After the compilation of the AI Engine graph, the AI Engine compiler writes a summary of compilation results called <graph-file-name>.aiecompile_summary to view in the Vitis analyzer. The summary contains a collection of reports, and diagrams reflecting the state of the AI Engine application implemented in the compiled build. The summary is written to the working directory of the AI Engine compiler as specified by the --workdir option, which defaults to ./Work.
To open the AI Engine compiler summary, use the following command:
```
vitis_analyzer ./Work/graph.aiecompile_summary
```
To run the graph, execute the following command (see Simulating an AI Engine Graph Application for more details).
```
aiesimulator –-pkg-dir=./Work
```
This starts the SystemC-based simulator with the control program being the main application.
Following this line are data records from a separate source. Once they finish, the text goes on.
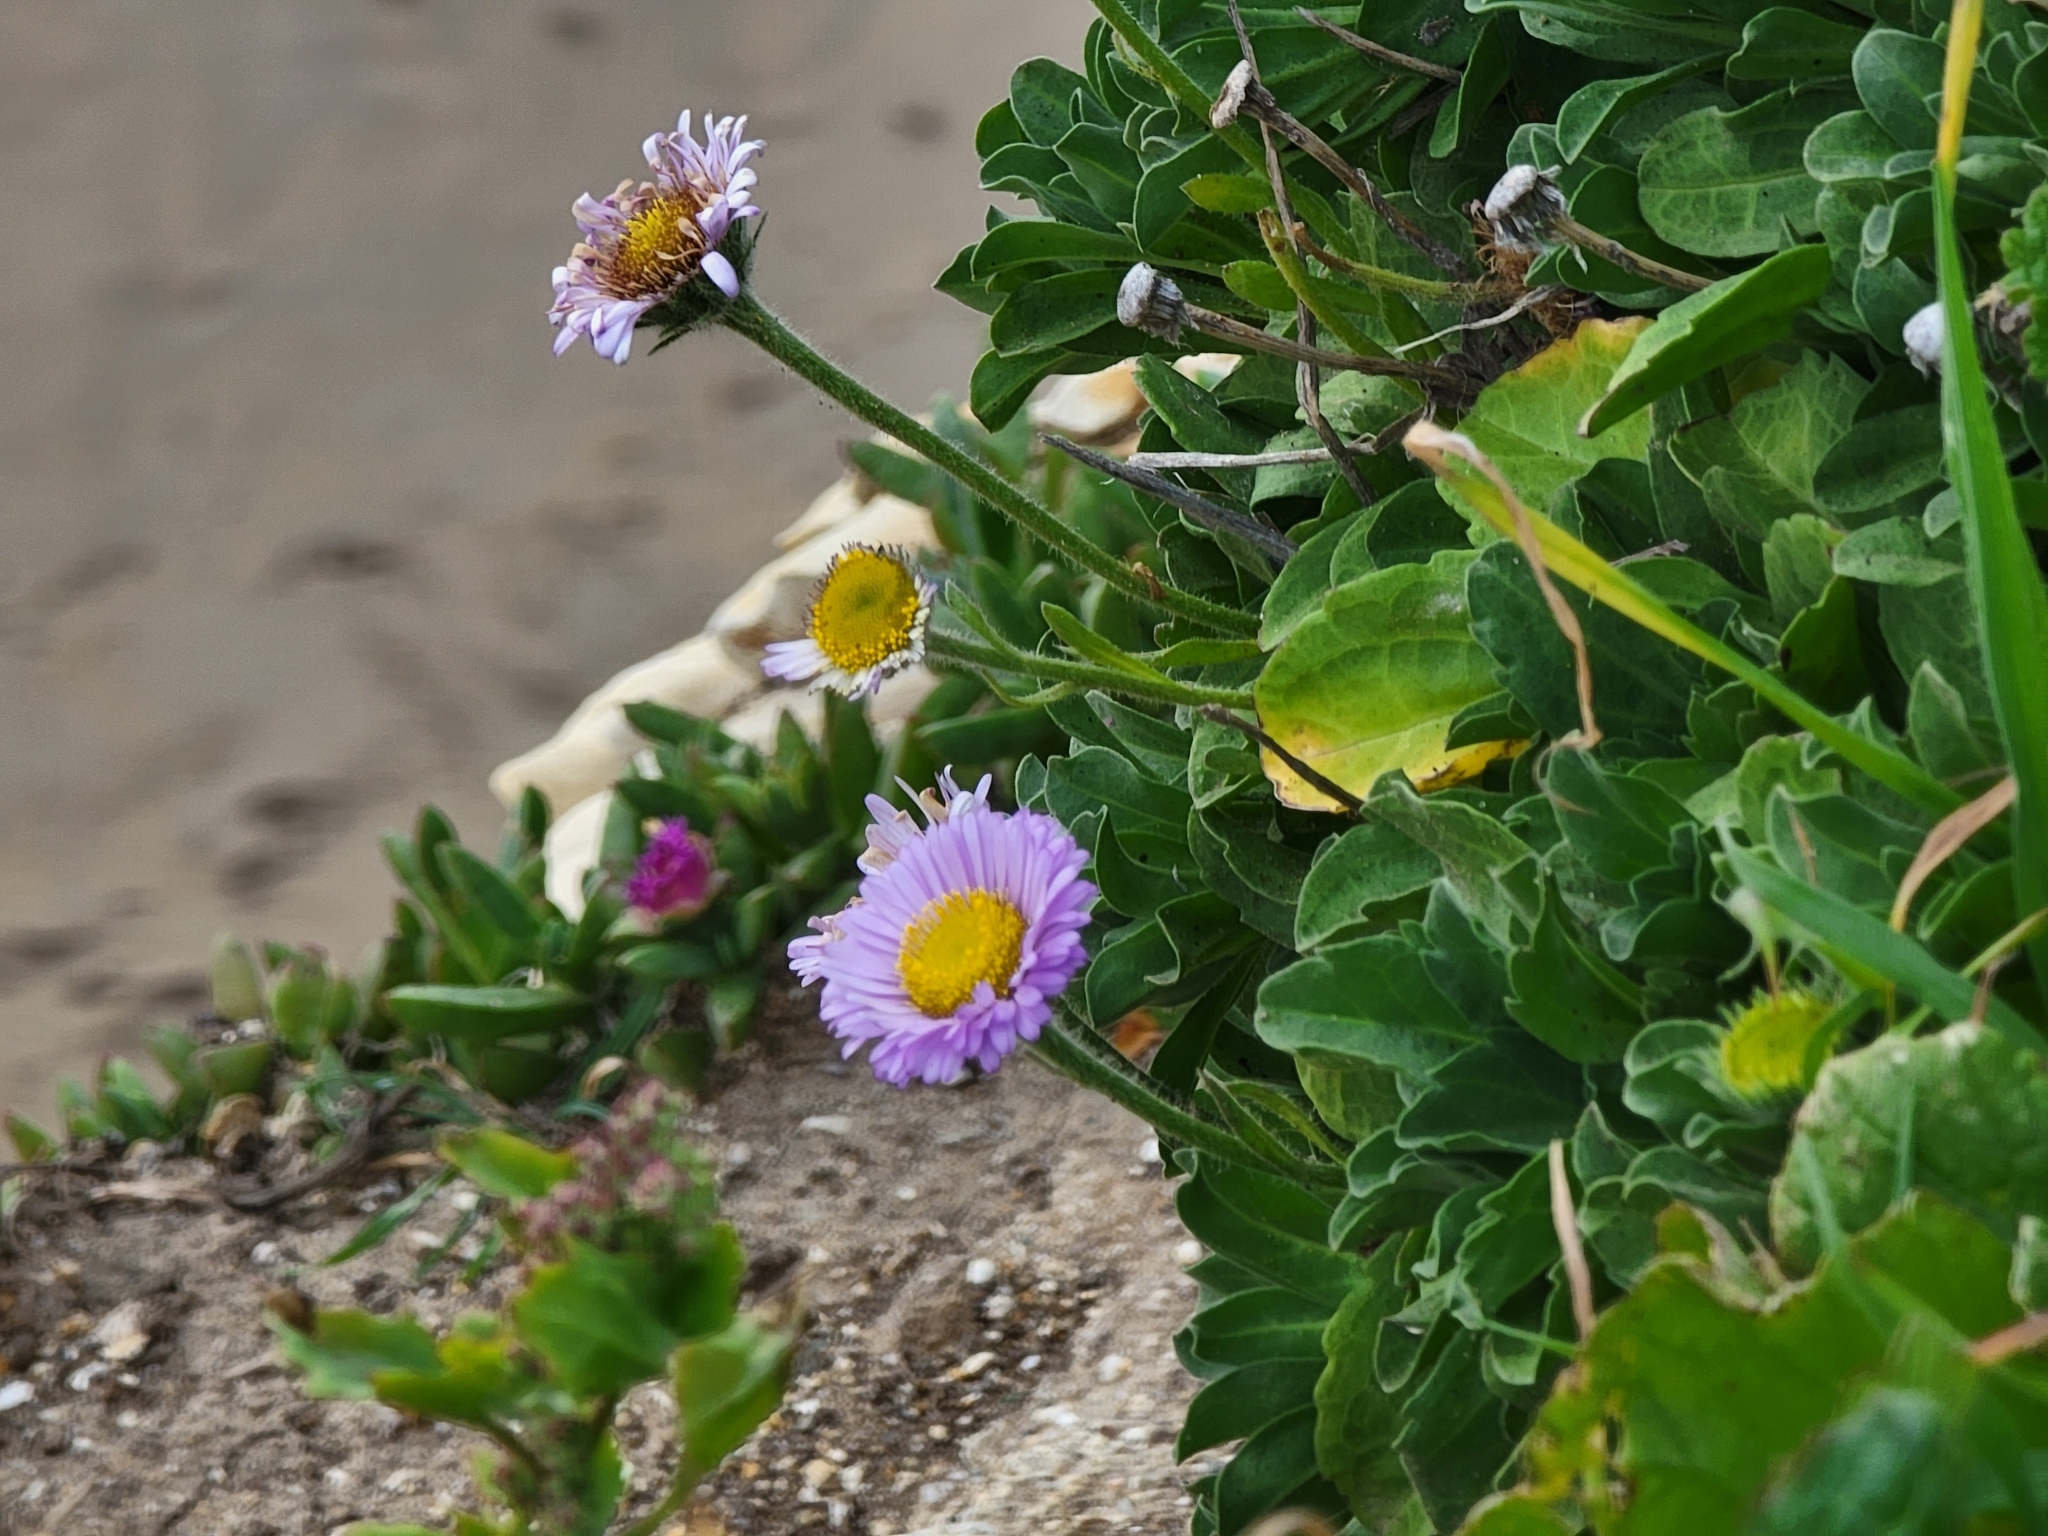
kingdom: Plantae
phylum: Tracheophyta
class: Magnoliopsida
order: Asterales
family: Asteraceae
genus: Erigeron
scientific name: Erigeron glaucus
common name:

The graph APIs which are used in the control program configure the AI Engine array including setting up static routing, programming the DMAs, loading the ELF files onto the individual cores, and then initiates AI Engine array execution.
At the end of the simulation, the output data is produced in the directory aiesimulator_output and it should match the reference data.
The graph can be loaded at device boot time in hardware or through the host application. Details on deploying the graph in hardware and the flow associated with it is described in detail in Integrating the Application Using the Vitis Tools Flow.

Note: Only AI Engine kernels that have been modified are recompiled in subsequent compilations of the AI Engine graph. Any un-modified kernels will not be recompiled.